▶ [Problem requirements] Going line by line through the data below, how many lines contain the word "Plate"? Give only the number.

▶ [Extracted page text data]
########################################
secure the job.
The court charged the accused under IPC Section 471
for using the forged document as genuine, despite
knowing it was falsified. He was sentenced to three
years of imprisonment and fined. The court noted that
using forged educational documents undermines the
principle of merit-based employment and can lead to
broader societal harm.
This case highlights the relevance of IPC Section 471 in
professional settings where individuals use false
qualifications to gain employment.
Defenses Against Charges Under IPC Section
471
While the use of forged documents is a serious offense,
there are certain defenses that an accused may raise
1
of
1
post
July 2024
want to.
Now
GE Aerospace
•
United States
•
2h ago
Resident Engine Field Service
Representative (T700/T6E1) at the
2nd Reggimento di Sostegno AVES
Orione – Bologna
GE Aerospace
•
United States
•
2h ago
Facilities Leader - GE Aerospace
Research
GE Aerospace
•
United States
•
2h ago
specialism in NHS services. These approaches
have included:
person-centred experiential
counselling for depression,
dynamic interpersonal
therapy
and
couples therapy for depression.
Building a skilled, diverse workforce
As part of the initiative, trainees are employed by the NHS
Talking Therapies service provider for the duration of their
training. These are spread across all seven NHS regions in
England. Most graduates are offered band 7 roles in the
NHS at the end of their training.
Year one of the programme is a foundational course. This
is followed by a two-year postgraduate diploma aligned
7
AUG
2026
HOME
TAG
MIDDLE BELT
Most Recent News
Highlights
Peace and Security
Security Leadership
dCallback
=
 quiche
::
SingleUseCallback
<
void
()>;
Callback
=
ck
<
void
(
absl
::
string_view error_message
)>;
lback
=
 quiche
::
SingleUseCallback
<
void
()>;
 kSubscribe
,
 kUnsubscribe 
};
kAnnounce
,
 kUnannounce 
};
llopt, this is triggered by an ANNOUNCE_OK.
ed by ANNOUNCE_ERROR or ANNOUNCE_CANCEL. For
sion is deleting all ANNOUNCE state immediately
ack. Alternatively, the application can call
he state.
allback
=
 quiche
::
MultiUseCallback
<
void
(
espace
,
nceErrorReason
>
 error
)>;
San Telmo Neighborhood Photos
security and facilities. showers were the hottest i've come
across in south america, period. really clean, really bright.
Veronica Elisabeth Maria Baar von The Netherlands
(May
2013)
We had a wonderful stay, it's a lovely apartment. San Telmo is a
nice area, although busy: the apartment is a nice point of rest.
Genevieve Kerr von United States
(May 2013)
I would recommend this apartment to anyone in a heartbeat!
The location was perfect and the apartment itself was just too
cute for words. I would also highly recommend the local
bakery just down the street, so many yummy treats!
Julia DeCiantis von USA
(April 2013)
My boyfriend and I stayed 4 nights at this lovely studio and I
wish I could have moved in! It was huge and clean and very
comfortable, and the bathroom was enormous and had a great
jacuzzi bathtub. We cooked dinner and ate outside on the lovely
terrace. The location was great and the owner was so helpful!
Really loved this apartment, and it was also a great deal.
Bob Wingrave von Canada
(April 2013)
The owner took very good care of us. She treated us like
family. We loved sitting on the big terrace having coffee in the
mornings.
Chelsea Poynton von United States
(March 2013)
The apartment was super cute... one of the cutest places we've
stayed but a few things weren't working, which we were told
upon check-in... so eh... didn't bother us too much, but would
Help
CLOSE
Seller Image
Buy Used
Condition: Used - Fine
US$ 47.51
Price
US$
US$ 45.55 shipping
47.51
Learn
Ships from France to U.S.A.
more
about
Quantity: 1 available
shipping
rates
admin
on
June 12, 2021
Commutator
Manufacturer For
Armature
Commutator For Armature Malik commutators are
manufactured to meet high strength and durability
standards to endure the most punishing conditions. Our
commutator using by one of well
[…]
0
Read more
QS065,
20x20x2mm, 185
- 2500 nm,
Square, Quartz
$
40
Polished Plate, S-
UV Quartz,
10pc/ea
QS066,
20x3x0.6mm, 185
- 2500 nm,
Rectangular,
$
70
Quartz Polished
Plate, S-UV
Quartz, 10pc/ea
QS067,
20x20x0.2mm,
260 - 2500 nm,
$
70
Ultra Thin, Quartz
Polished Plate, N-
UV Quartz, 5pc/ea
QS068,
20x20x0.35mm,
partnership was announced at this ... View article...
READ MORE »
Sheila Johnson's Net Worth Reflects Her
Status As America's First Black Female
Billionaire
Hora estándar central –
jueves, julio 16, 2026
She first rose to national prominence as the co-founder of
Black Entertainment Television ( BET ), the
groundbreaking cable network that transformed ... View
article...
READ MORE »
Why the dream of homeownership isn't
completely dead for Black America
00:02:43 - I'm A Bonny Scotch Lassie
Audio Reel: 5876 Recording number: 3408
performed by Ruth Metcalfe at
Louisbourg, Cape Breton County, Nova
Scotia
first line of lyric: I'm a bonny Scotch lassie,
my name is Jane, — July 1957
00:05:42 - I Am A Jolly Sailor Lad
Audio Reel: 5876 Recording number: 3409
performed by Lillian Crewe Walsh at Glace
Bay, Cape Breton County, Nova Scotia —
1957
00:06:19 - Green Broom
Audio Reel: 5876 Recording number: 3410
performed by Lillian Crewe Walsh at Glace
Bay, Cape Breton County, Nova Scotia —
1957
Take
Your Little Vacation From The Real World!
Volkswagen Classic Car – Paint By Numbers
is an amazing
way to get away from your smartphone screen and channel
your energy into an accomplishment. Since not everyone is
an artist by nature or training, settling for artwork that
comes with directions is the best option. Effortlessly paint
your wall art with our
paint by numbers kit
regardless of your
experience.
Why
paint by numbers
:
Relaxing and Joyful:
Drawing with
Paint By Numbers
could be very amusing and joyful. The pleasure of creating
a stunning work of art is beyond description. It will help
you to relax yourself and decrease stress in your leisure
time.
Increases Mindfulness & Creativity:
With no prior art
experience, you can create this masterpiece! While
########################################
▶ [Task output] 3